April 26, 2021
Why is Marine Le Pen gaining momentum in France? "Each time France is hit by terrorism, the extreme right benefits," one French journalist told the Times Friday after an immigrant from Tunisia, who had been in the country illegally for a decade, fatally stabbed a French policewoman on the outskirts of Paris. After the attack, Marine Le Pen, leader of the far-right National Rally party, called for illegal immigrants to be "expelled" and for the "eradication of Islamism." As France continues to suffer from a series of Islamist terror attacks, polls show that Le Pen's hardline views on immigration and anti-Muslim sentiment are resonating with many mainstream voters. That's in part because France has suffered more terror attacks in recent years than any other Western country. Le Pen's electoral prospects are also getting help from President Macron's dismal performance: his approval rating has plummeted (he now has a 60 percent disapproval rating) because of perceptions that his government has botched the pandemic response and the vaccine rollout. Trying to appeal to the center-right before the attack, Macron vowed to uphold "the right to a peaceful life," and after Friday's killing said his government would get tough on "Islamist terrorism." But the opposition said the president's words are tokenistic and don't go nearly far enough. With just a year until the next presidential election, Le Pen is seizing the moment while Macron is mired in a deepening political crisis.

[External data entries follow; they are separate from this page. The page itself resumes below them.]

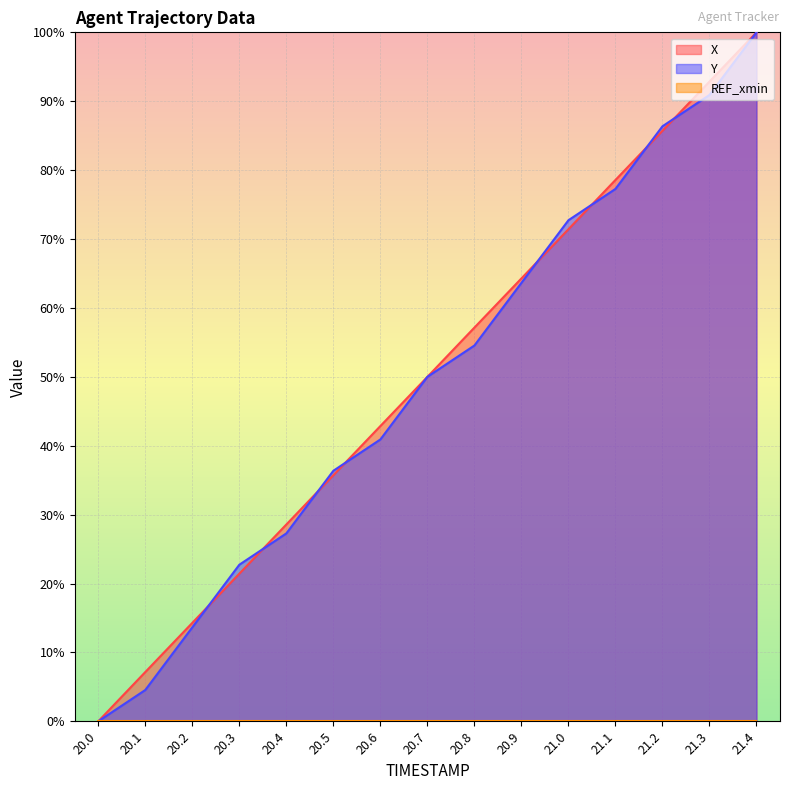

What is the label of the 2nd point from the right?

21.3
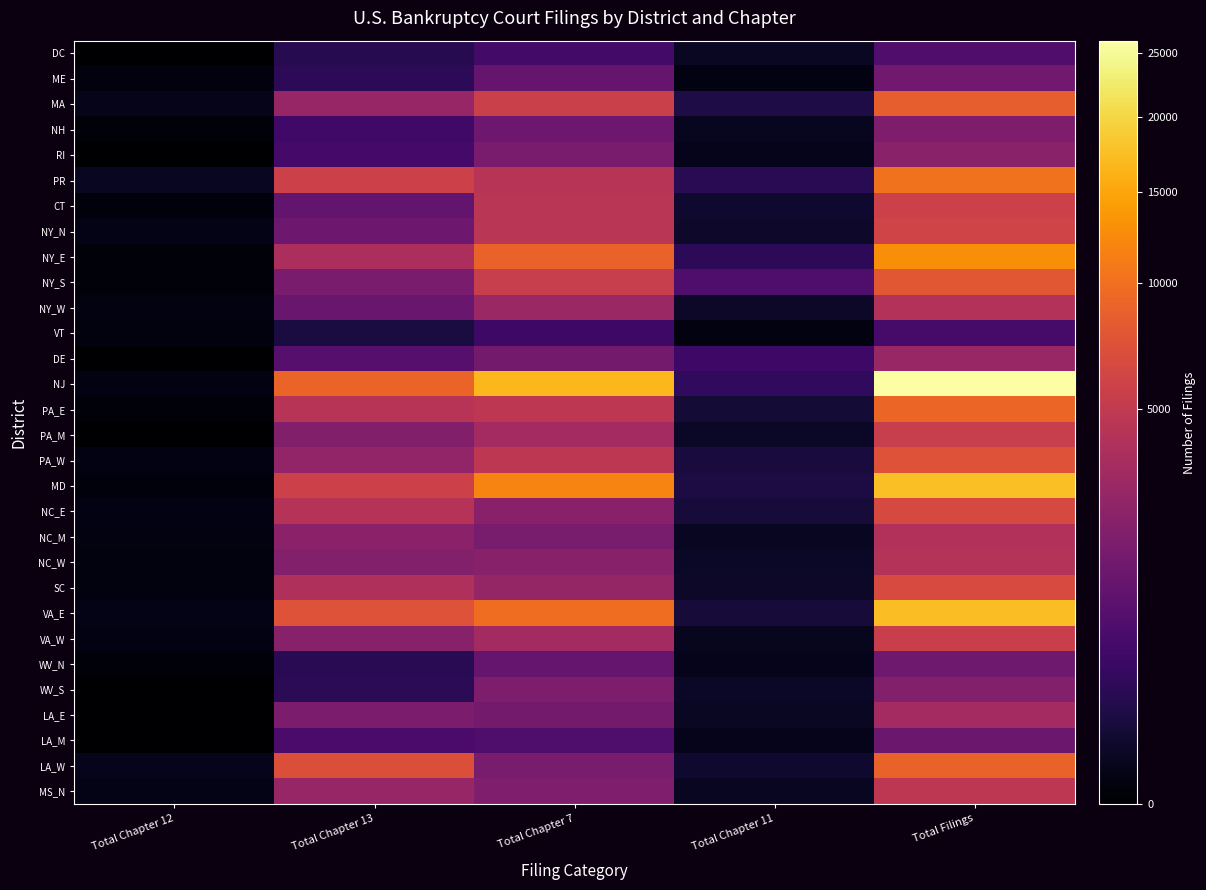

At Total Filings, list the series in order from largest to smallest.

NJ, MD, VA_E, NY_E, PR, PA_E, LA_W, MA, NY_S, PA_W, SC, NC_E, NY_N, CT, VA_W, PA_M, MS_N, NC_W, NY_W, NC_M, LA_E, DE, RI, WV_S, NH, ME, WV_N, LA_M, DC, VT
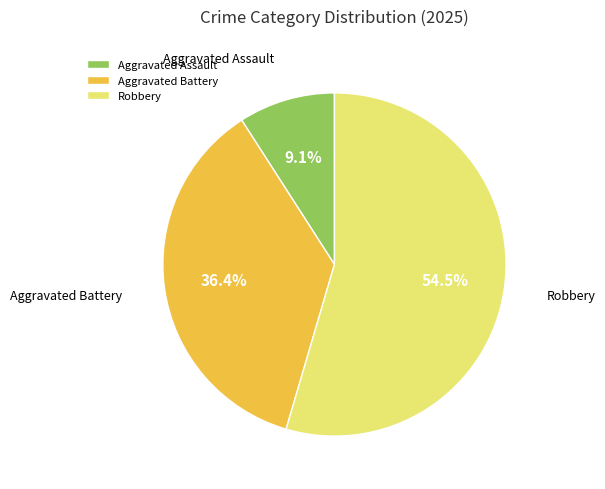

Rank the categories by value from lowest to highest.

Aggravated Assault, Aggravated Battery, Robbery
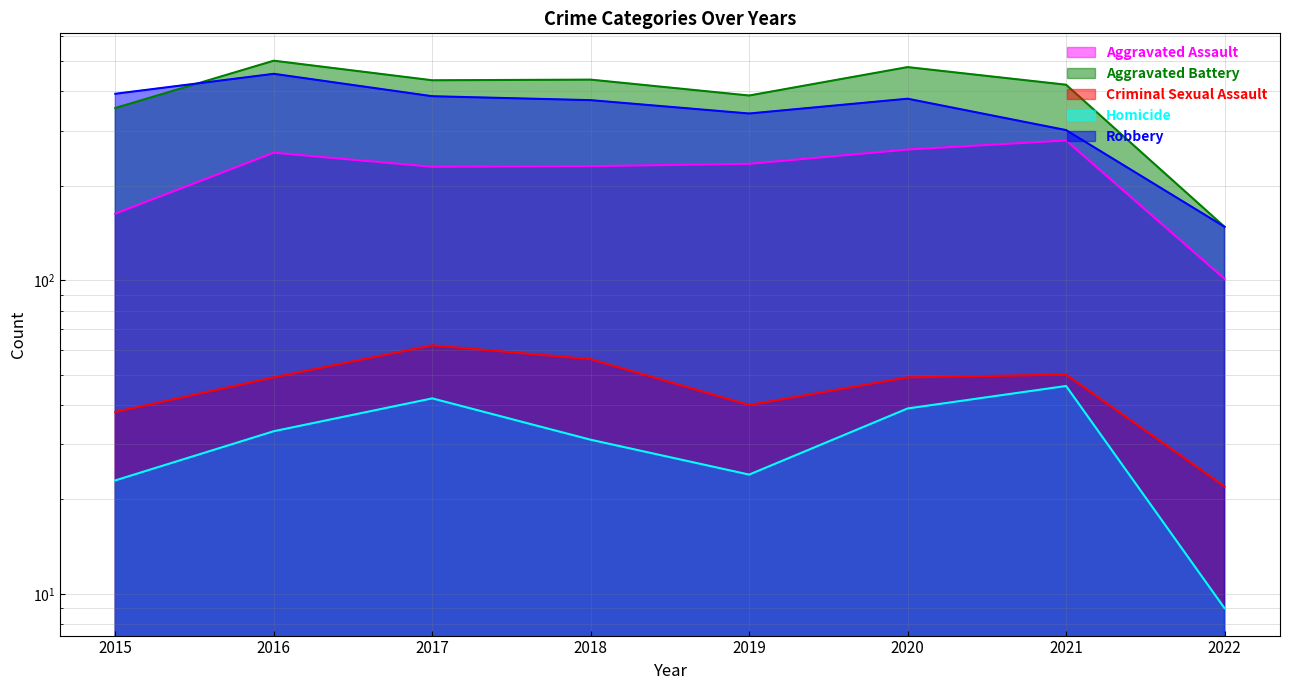

List the labels in order of Aggravated Assault value, largest first.

2021, 2020, 2016, 2019, 2018, 2017, 2015, 2022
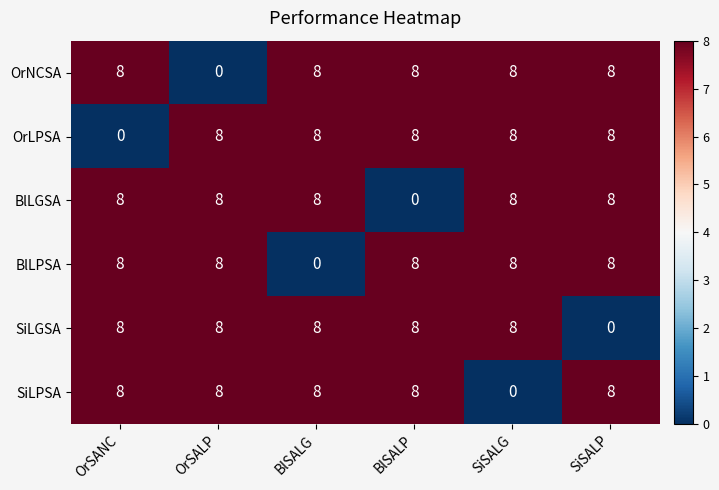

The value of SiLGSA at SiSALP is 0. True or false?

True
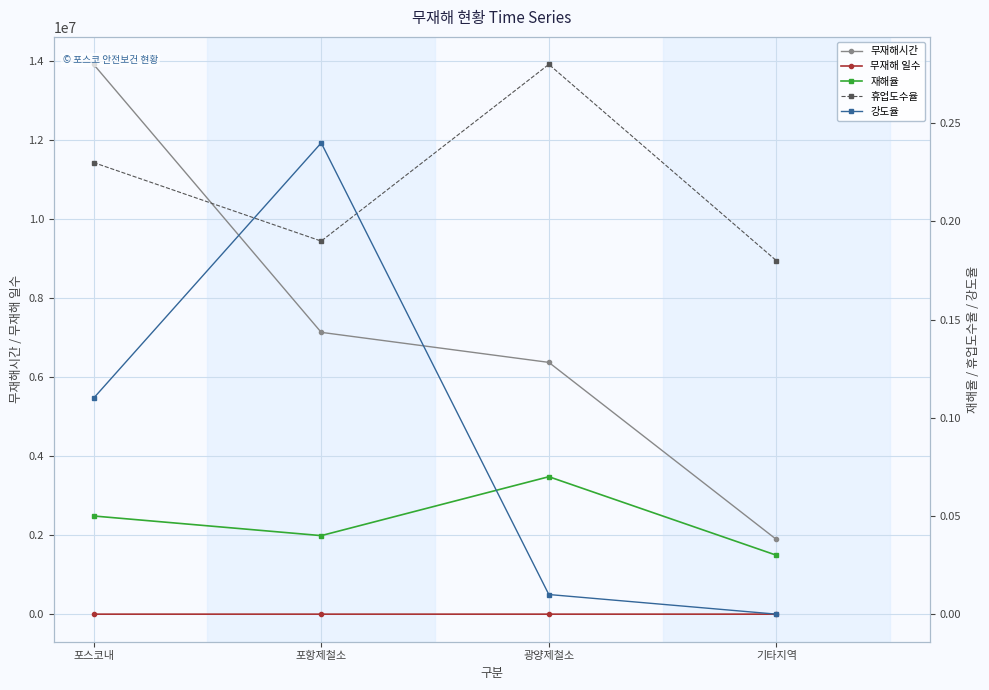

How many series are shown in this chart?

5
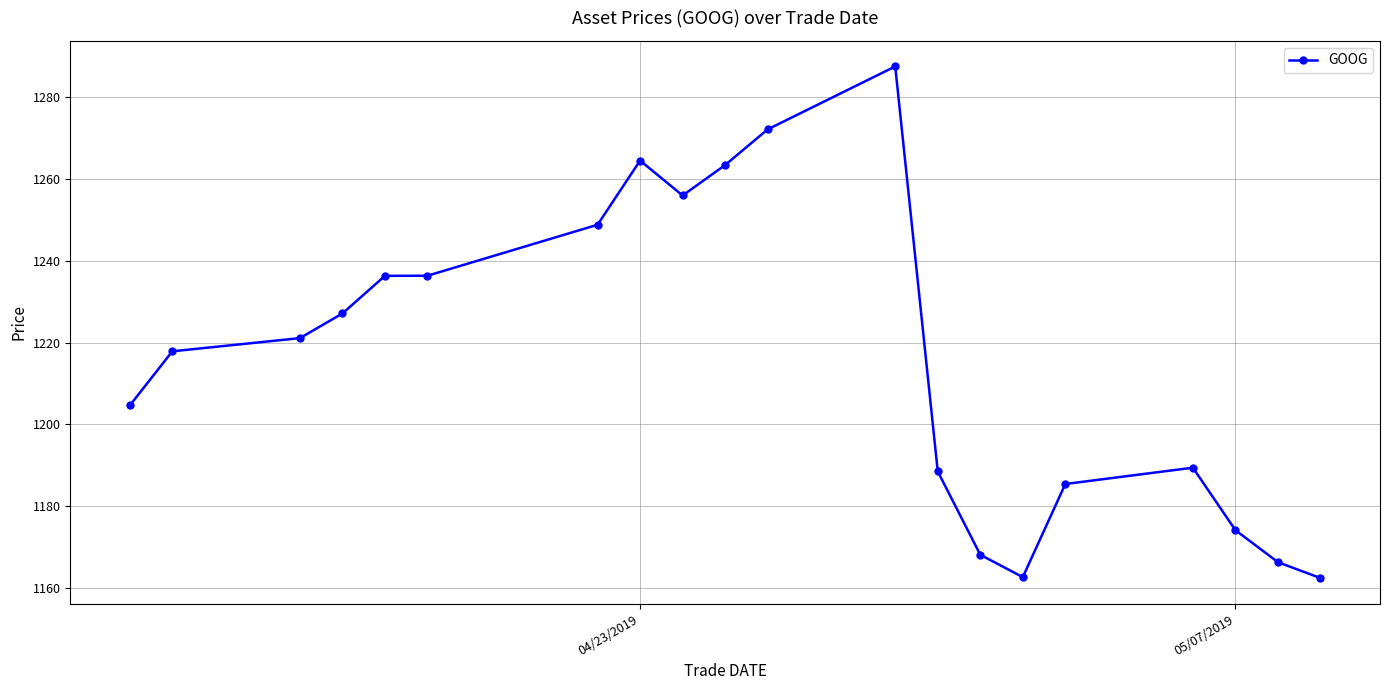

What is the value of the 13th point from the left?

1188.5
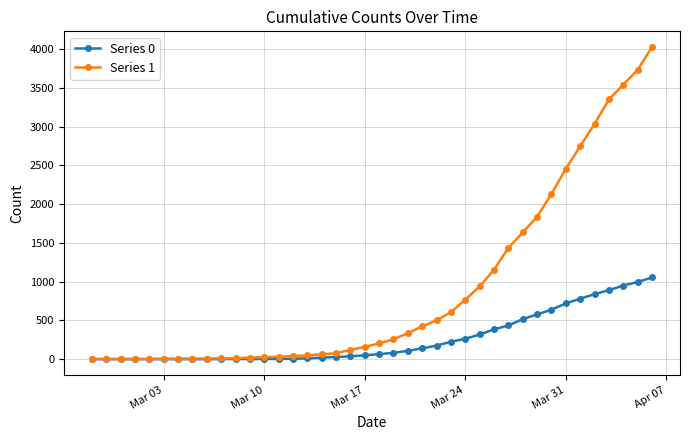

What is the maximum value shown in the chart?

4028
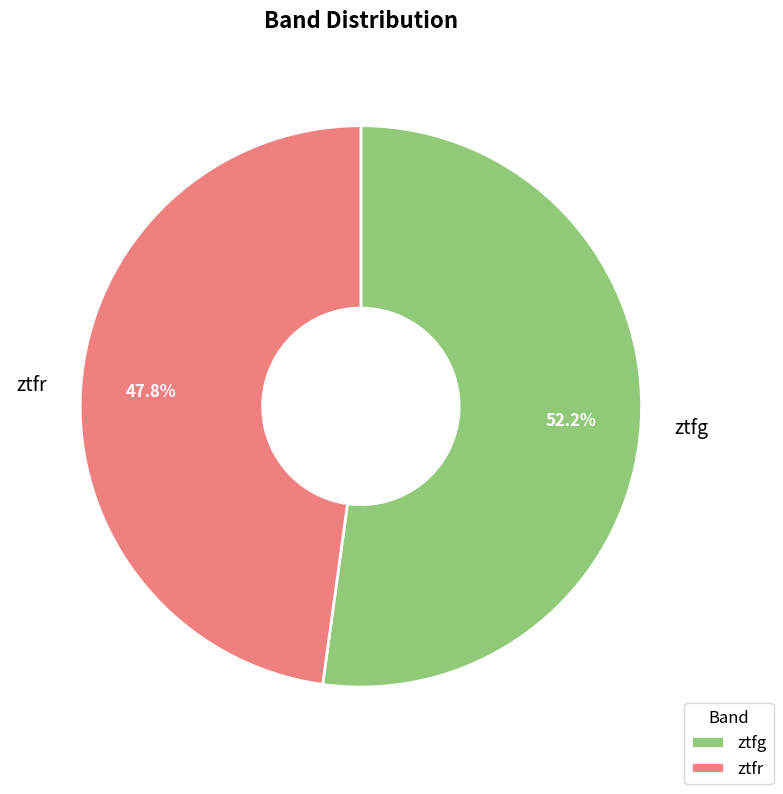

To the nearest percent, what percentage of the pie is ztfg?

52%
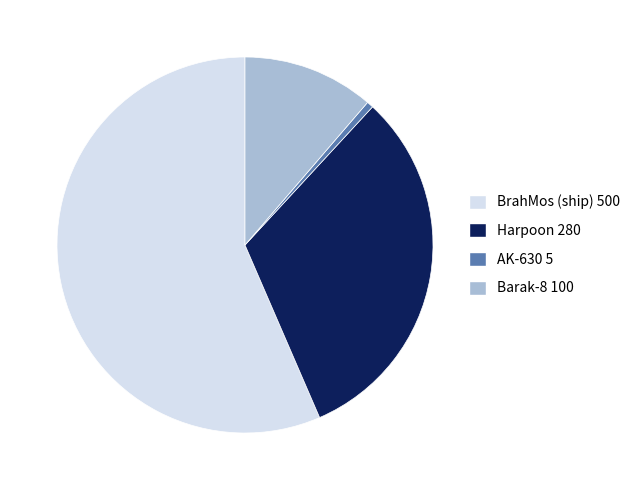

Which category has the biggest portion of the pie?

BrahMos (ship)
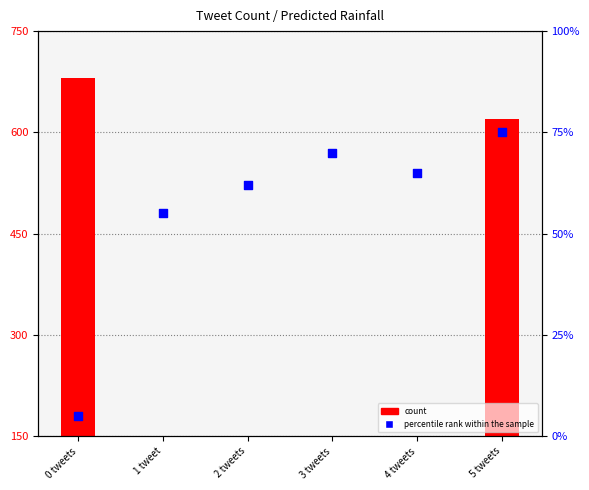

At how many categories does at least one series exceed 201?

2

Leaked audio in Iran: Who Done It? Just weeks after the start of Vienna-based talks that aim to revive the 2015 Iran nuclear deal, Tehran finds itself rocked by a political scandal after Foreign Minister Mohammad Javad Zarif was caught on tape dissing the country's hardline political elite. In the recording, Zarif, a fierce proponent of the nuclear deal, accuses Iran's powerful Islamic Revolutionary Guards Corps (IRGC) of attempting to scuttle the nuclear pact, and accuses popular General Qassim Suleimani, who was killed in a US attack last year, of colluding with Russia to "demolish" efforts at a rapprochement with the West. The timing of the leaked audio is particularly curious given that Iran's presidential election is just six weeks from now. So who leaked? Analysts say it was probably political hardliners aligned with Supreme Leader Ali Khamenei, who released it as part of a plan to embarrass and discredit Zarif, perhaps to stop him from running for president himself. (In Iran, deriding the IRGC, a military force established during the revolution that plays a major role overseeing Tehran's foreign policy, is not a popular look.) We're watching to see if there's any more political fallout from the tapes, and how they'll affect the vote.
Japan's PM suffers three ominous losses: On Sunday, Japan held special elections to fill three parliamentary seats vacated over the past year. The ruling Liberal Democratic Party lost all of them to the main opposition Constitutional Democratic Party, suggesting that Prime Minister Yoshihide Suga is in rough shape politically as general elections approach this fall. Suga took over the top job last August after the long-serving Shinzo Abe resigned due to poor health. While Suga was initially popular, the economic impact of the COVID pandemic and a sluggish vaccine rollout have hurt him. Importantly, a series of recent graft scandals also seem to have sapped his support: two of the three elections held over the weekend were for seats vacated by LDP politicians implicated in bribery scandals. Suga must call general elections before mid-October, which are sure to be a big test for the LDP at a time when the people of Japan are increasingly frustrated and impatient with their leaders.